» REQUIRED WORK
From the text below about Ted Lasso and envy among writers, list each distinct proper name it mentions.

» TEXT TO READ
* START *
I recently watched the show Ted Lasso on Apple TV. I HIGHLY HIGHLY recommend it. Has some of the same vibes as Queen’s Gambit, it’s about people coming together and finding the best in each other. What stands out is the coach of this soccer team is like, "I don’t even care about winning. I just want all my players to be their best selves." It really struck me that Ted Lasso was one of the most secure and generous people I’ve ever seen on TV, and that I am nothing like him!
In the writing world most people are seething vats of envy, but there are some few people who are genuinely good-spirited, and you can always tell just from the way they talk about the books of their contemporaries. They are not only willing to gush about books, but you can tell they’re also very generous readers. They take the book on its own terms, and they respond to it honestly, without reserve.
I am not like that! If a contemporary novel captures me, it’s almost unwillingly, grudgingly.
* END *
» ENTRIES SHOWN
* START *
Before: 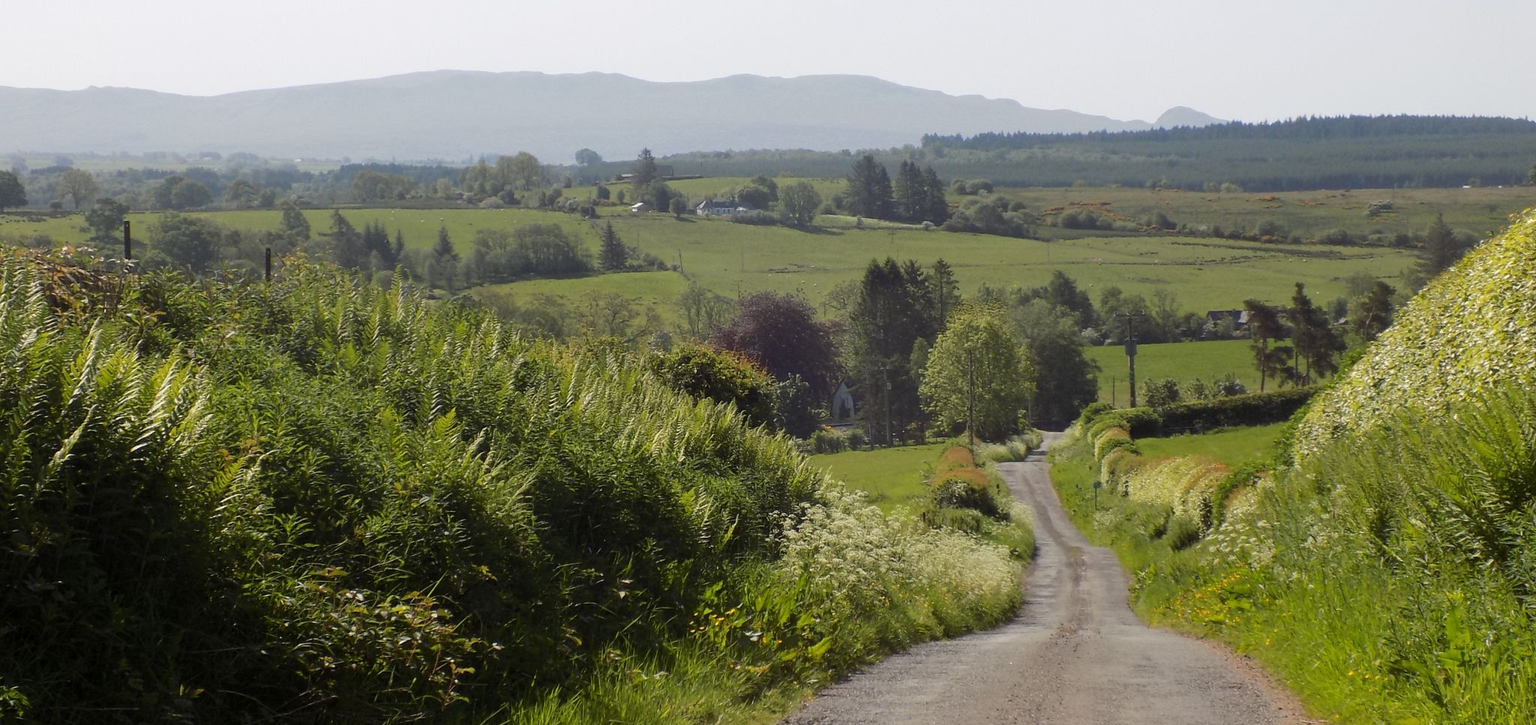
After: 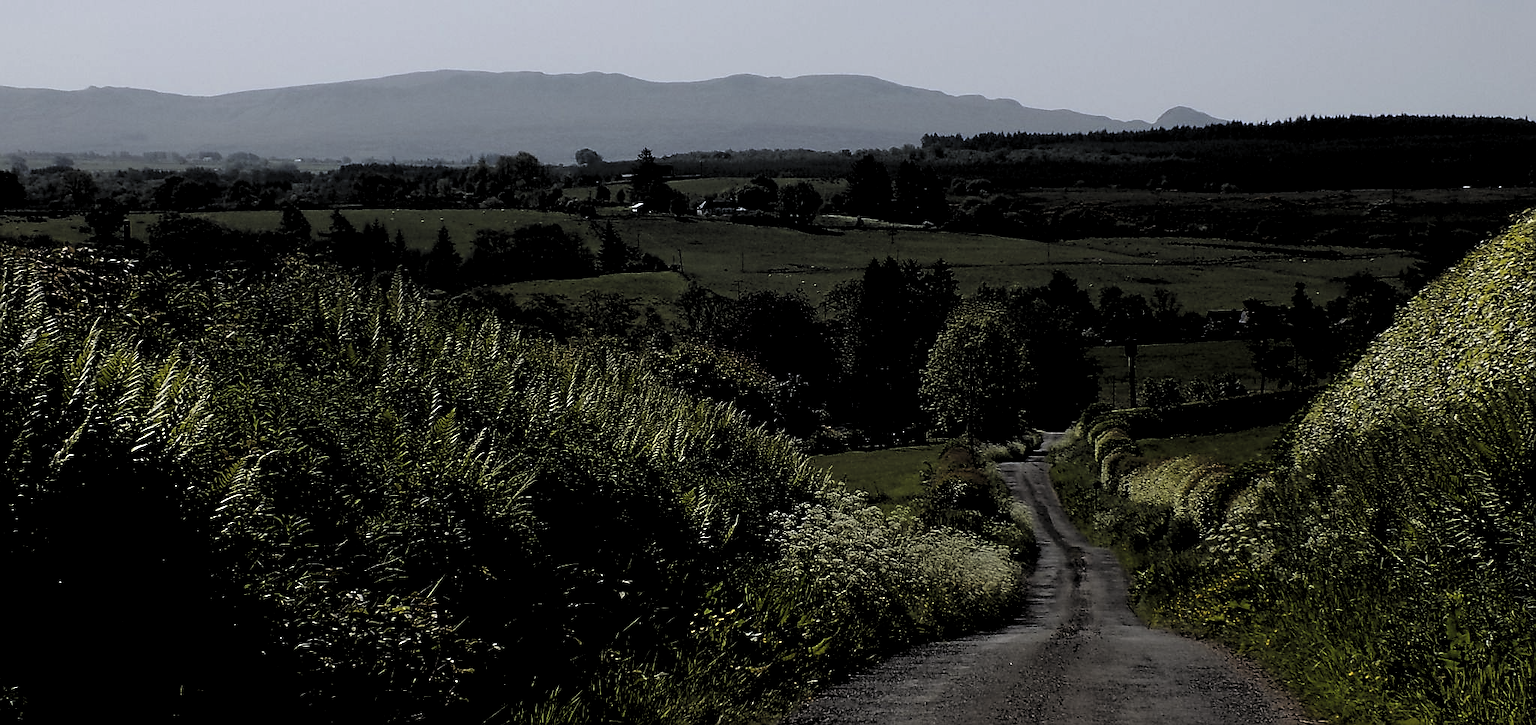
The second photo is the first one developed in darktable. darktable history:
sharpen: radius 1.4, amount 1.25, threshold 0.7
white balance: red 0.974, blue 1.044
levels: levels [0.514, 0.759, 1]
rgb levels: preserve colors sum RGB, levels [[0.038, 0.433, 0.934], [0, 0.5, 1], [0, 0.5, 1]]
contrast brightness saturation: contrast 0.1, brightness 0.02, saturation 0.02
* END *
* START *
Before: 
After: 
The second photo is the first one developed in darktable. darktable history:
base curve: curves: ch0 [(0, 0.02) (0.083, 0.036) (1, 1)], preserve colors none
* END *
» WRITTEN SOLUTION
Ted Lasso, Apple TV, Queen’s Gambit